JFI: Cauliflower hosted by Mythreyee of Paajaka Recipes, the branchild of Indira of Mahanandi.


  1. Nothing like pav bhaji to make you feel warm and fuzzy all over.

    Looks lovely.

  2. My fav dish...feel like having rite now!!

  3. we stayed in gujarat for more than 20 years, this has been my fav since then..

  4. This looks fabulous, I look for various ways to use Marsala, and I am so happy to learn more dishes via your site here.... gosh this looks so YUM

  5. Oh, don't tempt me now girl! i have been cooking so much these days, I am drooling at this and VERY to get up and make some! Looks delicious, perfect chaat! :)

  6. Oh My..the one i adore..Pav Bhaji..makes me drool..pass the plate yaar.

  7. Pav bhaaji is an all time favorite ... beautiful color there

  8. That looks so yum...remeinds me of Mumbai street food....

  9. pav bhaji is something we get excited about when I make for dinner. your pav bhaji is very tempting...

  10. Pav bhaji looks delightful, wish I could dig into it right now :-)

  11. This is my all time favourite.. Looks delicious and Inviting!

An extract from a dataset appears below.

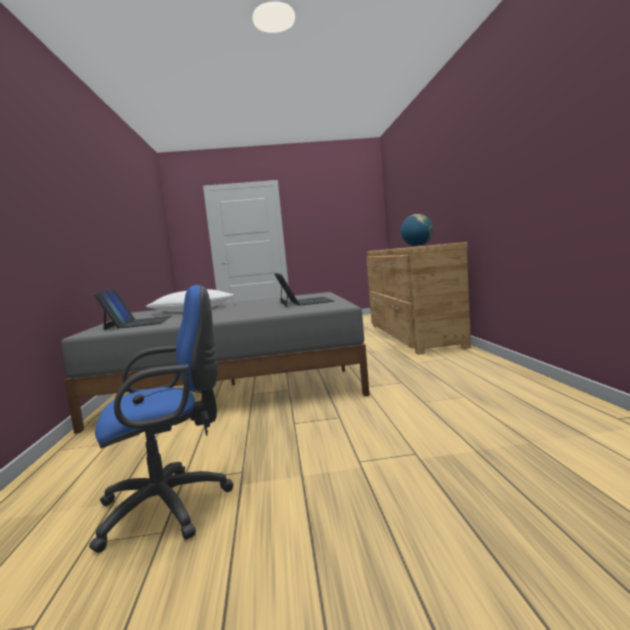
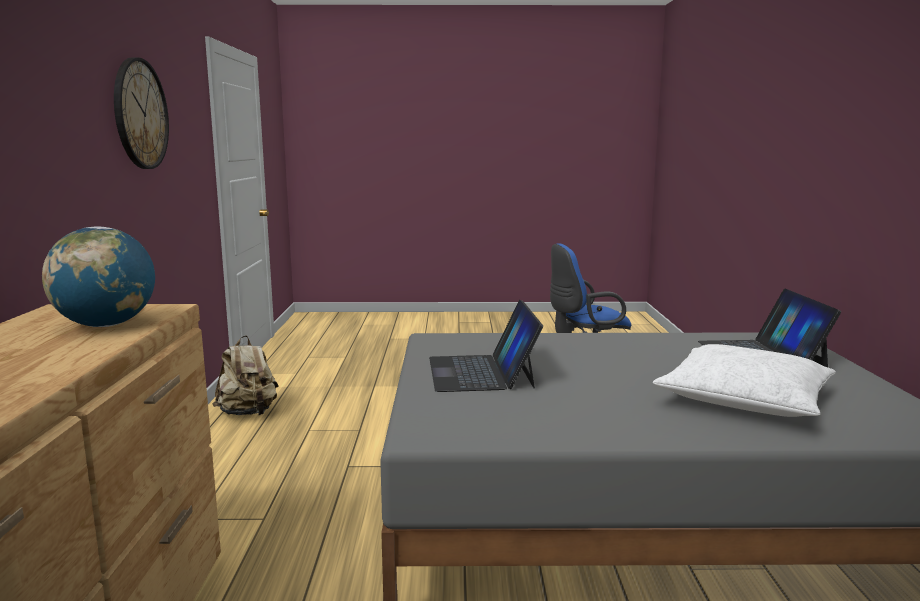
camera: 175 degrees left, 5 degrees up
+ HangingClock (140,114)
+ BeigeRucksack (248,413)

  12. pav all time favourite..nothing can beat this one..

  13. We love this and it has been our dinner on many days.:0
    Never knew about its origins, though.
    Thanks for sending it in to FIC Orange.

  14. When I was in Pune University for a few months , all I ate was pav bhaji & still didn't get tired of it. My 7 year old begs me to make pav bhaji every now & then..

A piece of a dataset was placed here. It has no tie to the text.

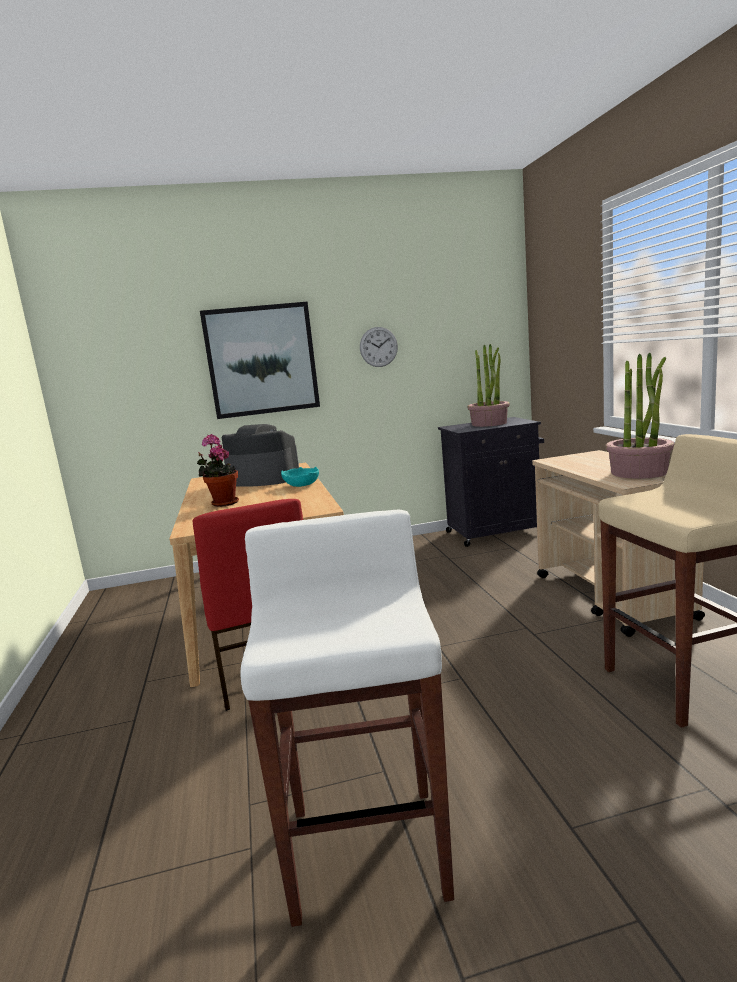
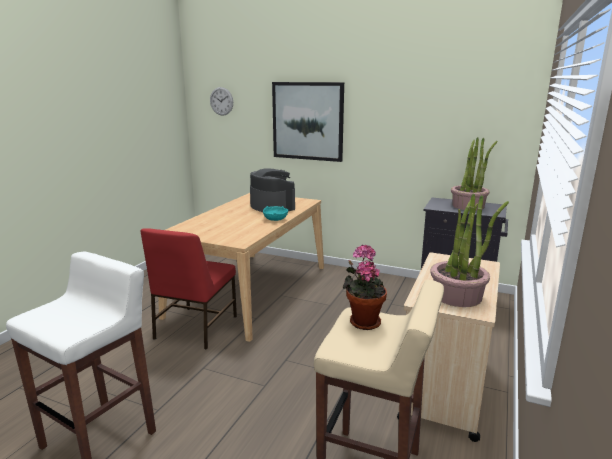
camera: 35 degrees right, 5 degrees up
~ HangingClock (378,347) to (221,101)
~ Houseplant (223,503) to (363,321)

    Its not mundane at all!

  15. Translated, it sounds as mundane as bread and vegetables. But anyone who has eaten it would aver that Pav Bhaji is anything but mundane.

    very well said! i totally agree with u.

  16. my kids and my favourite. feel like having now...

  17. great recipe n yes even I remember asking(read demanding) my friends to cook tins for me...mostly chocolate cake..infact my economics teacher used to make narkel nadu(coconut laddus) n homemade sponge cake for me...n till date i hve not felt ashamed about duckback ..aint I? ;p

  18. Aah an all time classic when it comes to street food :) Yours looks delish!

  19. Very tempting ur pav Bhaji, beautiful!

  20. It's odd that we don't have this in Malaysia. I find it fascinating that Indian food from India is so different from the food Malaysian Indians cook. Pav Bhaji sounds gorgeous.

  21. that colour is truly lovely.

  22. I have never had this but it looks good!